RN 1's written account of what occurred on 8/17/11, was reviewed on 10/13/11. It read in part, "...(Patient A) was very agitated / aggressive, kept pacing on the hallway, loud, noisy banging walls + doors + even tried to hit staffs with her cane which was taking away from her. Despite being aggressive, I don't remember + did not witnessed (sic) any "takedown" done on her.."

During an interview with CNO, on 10/13/11 at 9:41 AM, after reviewing the personnel records for MHW 1, he stated the MHW was terminated on 8/23/11, secondary to the incident which occurred on 8/17/11.

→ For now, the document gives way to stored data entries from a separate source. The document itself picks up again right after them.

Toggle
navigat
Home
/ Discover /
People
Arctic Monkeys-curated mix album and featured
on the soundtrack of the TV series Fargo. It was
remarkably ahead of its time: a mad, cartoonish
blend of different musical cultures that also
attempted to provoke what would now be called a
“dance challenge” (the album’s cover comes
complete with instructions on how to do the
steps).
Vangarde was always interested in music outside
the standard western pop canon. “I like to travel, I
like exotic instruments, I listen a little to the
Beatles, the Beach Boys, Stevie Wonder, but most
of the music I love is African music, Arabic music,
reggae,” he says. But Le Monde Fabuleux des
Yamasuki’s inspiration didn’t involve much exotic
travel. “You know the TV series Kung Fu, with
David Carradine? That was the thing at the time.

The hospital's policy and procedure titled, "USE OF SECLUSION AND RESTRAINT" dated 9/08 defined the term "restraint" as either a physical restraint or a drug that is used as a restraint...Holding a patient and restricting his/her movement also constitutes restraint." The policy statement indicated, "A licensed physician, psychologist or registered nurse (RN) must identify and document the following:
Observed threat of harm to self or others
Less restrictive interventions attempted and patient's response
Appropriate orders from physician
Communication to the patient...of the need for...restraints and criteria for discontinuation of seclusion and/or restraint."

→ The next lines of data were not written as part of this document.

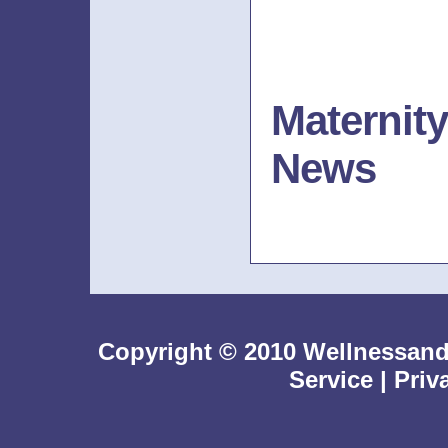
Maternit
News
Copyright © 2010 Wellnessan
Service
|
Priv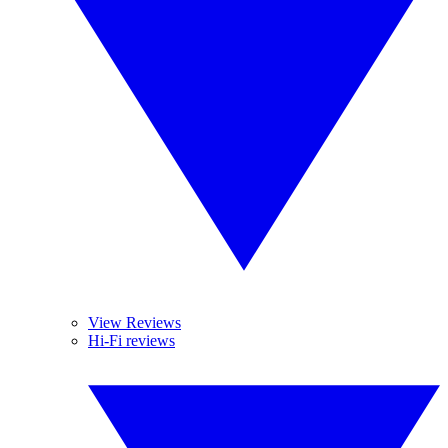
View Reviews
Hi-Fi reviews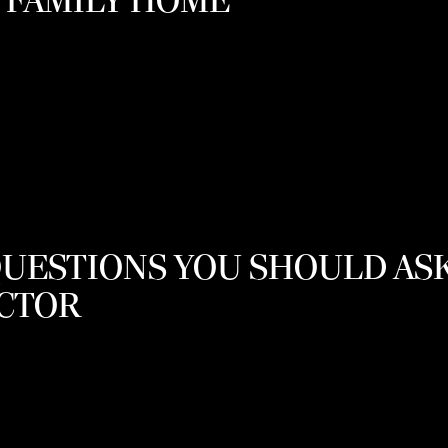
 FAMILY HOME
QUESTIONS YOU SHOULD AS
OCTOR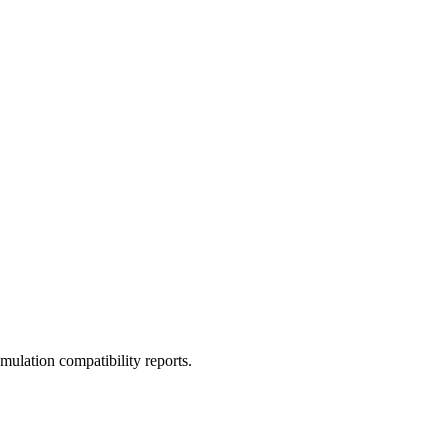
ulation compatibility reports.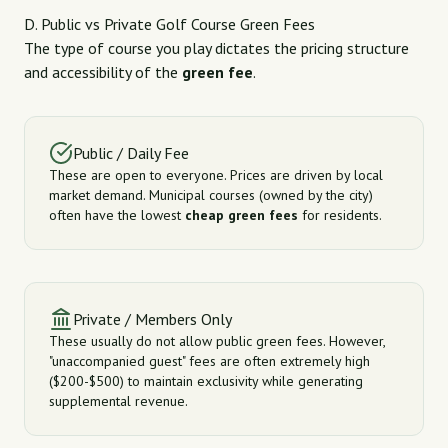
D. Public vs Private Golf Course Green Fees
The type of course you play dictates the pricing structure
and accessibility of the
green fee
.
Public / Daily Fee
These are open to everyone. Prices are driven by local
market demand. Municipal courses (owned by the city)
often have the lowest
cheap green fees
for residents.
Private / Members Only
These usually do not allow public green fees. However,
"unaccompanied guest" fees are often extremely high
($200-$500) to maintain exclusivity while generating
supplemental revenue.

The policy and procedure continued and read, "A physician or other licensed independent practitioner must see the patient and evaluate the need for restraint...within one hour after the initiation of this intervention..."

During an interview with Quality Officer (QO), on 1/11/12 at 9:40 AM, he was informed MHW 1 did not follow the hospital's policy and procedure when he physically restrained Patient A on 8/17/11. No further information was provided.